Nor should we want them to! Informed voters should be listening to final arguments from candidates and making tough decisions late in the game.

Even for those who have decided weeks in advance, the earlier deadline makes voting less convenient. And it fuels the argument that Republicans and conservatives don’t want every eligible voter to cast a ballot.

It’s bad politics to make voting harder. Legally, the General Assembly could scrap no-excuse absentee voting and early voting and make just about everyone cast ballots on Election Day. If it did, the leaders of that General Assembly would be sent packing.

People value convenience. They develop habits and patterns of behavior. They love early voting—more than 3.6 million of the 7.5 million ballots cast. They love voting by mail—almost 1 million more.

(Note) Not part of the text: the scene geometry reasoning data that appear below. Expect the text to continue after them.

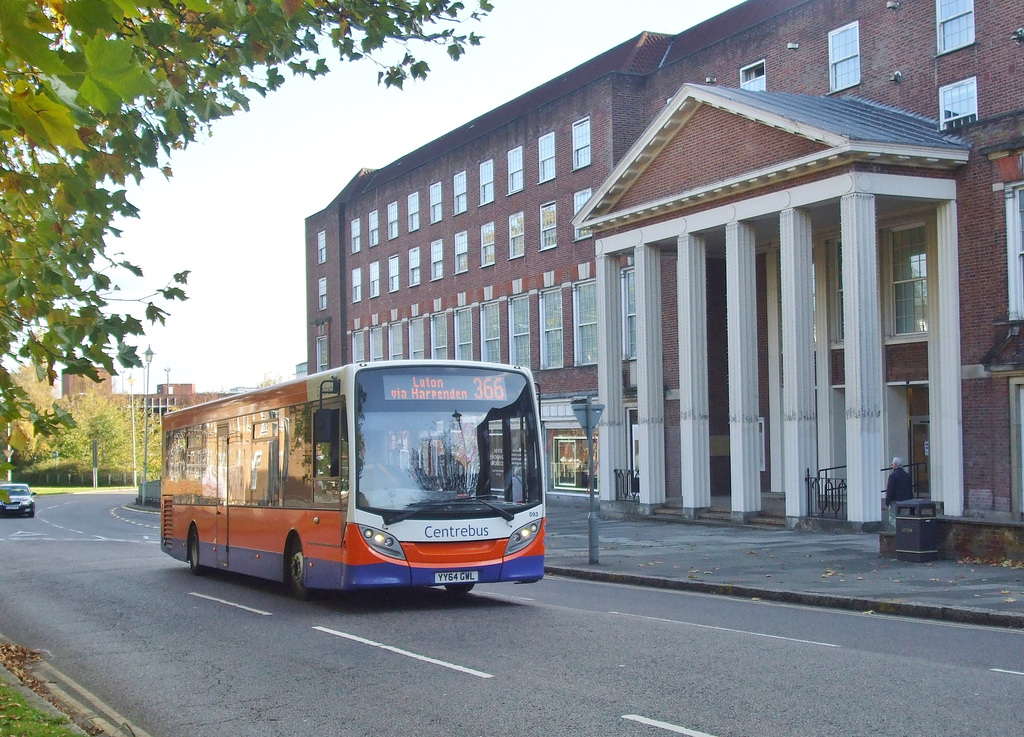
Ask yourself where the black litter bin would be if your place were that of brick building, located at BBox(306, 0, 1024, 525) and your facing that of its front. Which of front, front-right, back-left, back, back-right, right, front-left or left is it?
front-left

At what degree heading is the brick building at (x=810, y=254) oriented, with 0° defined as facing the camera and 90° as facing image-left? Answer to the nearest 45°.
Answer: approximately 45°

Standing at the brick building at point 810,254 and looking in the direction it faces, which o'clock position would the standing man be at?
The standing man is roughly at 10 o'clock from the brick building.

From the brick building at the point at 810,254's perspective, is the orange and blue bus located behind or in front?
in front

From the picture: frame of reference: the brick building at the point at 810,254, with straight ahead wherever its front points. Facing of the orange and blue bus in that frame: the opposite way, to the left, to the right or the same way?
to the left

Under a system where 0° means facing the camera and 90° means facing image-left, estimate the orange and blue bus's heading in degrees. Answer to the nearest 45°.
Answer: approximately 315°

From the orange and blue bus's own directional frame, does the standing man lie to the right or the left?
on its left

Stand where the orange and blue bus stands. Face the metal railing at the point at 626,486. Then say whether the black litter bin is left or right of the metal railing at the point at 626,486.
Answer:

Taking away or limiting that convenience suggests a lack of trust in the people you serve. It also makes it easier for Democrats to hint at a nefarious agenda by Republicans to suppress votes, genuine or not.

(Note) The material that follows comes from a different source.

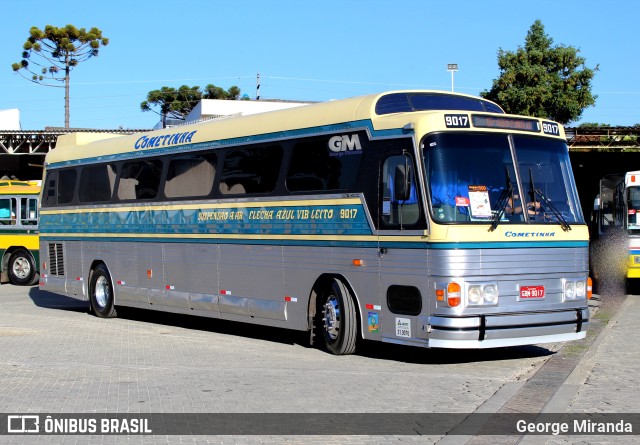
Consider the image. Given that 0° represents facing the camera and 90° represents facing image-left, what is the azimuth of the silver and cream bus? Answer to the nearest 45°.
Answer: approximately 315°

At the national level, Congressional Democrats are intent on their own changes. The sweeping HR1, or the “For the People” Act, would impose new rules for registrations, early voting, redistricting, mail voting, and funding disclosure.

Writing in The Atlantic, David Graham painted a somewhat colorful picture of HR1’s challenges, saying the bill “doesn’t present a single theory of how to reform the electoral system, but is instead a palimpsest of Democratic freak-outs, with more recent ones piled atop older ones.”

Bob Hall, the former head of the progressive group Democracy NC, and I used fewer ten-dollar words in our analysis in The News & Observer, but similarly had critiques of the large-scale grab-bag approach at a national level. State legislatures, we argued, are the proper places to make many of the changes outlined in HR1. Local officials are more responsive to and aware of their own circumstances. The proper number of drop boxes for absentee ballots, for instance, or how to handle early voting in rural counties versus congested suburbs or packed cities. Hall and I differ on our politics and we disagree on what we like in the bill. But we agree that in its current form it’s too big and tries to do too much.

HR1 passed the House along partisan lines but is unlikely to move through the Senate, just as Republican bills in the North Carolina General Assembly will almost certainly fail to get past a likely veto by the Governor.

That leaves North Carolina in a partisan standoff. Can we stumble through it?

The 2019 redistricting process gives a hint to how we might. The redistricting plan—mandated by court order, to be sure—included committee meetings streamed online, a web portal allowing real-time public comments, and a map-drawing room open to the public. People other than lawmakers and staff could enter the rooms and watch the process in person.

Both Senate President Pro Tempore Phil Berger and House Speaker Tim Moore, as well as Senate Democrats including Minority leader Dan Blue, have said the process was one to emulate. Leaders have indicated it will be a model for the next round, which will take place when the 2020 census data arrive.

Nobody would say the redistricting debate has been mild. But the process itself has improved. The same can be true for the nuts and bolts of our election laws.

The alternative is ugly. Weaponizing election management for partisan gain leads to distrust in government. It can fuel conspiracy theories. A recent Locke-Civitas poll of likely 2022 general election voters asked if they believed next year’s elections in North Carolina would be “free and fair.” Only 49 percent said yes; 40 percent said no.

A mere 27 percent of Republican respondents expect free and fair elections next year. A slight plurality of unaffiliated voters were confident in the outcome—45 percent yes, 43 percent no. And a hefty 73 percent of Democrats thought the elections would be well-run.

We can’t maintain a healthy civic culture if large chunks of voters generally fear that the game is rigged for whomever pulls the levers of power. Elected officials in the Tar Heel State, at times under duress, have shown how to build an election system that encourages participation and deals with bad actors. Turning down the rhetorical temperature just a bit could make North Carolina a national model for running competent elections in an intensely purple state.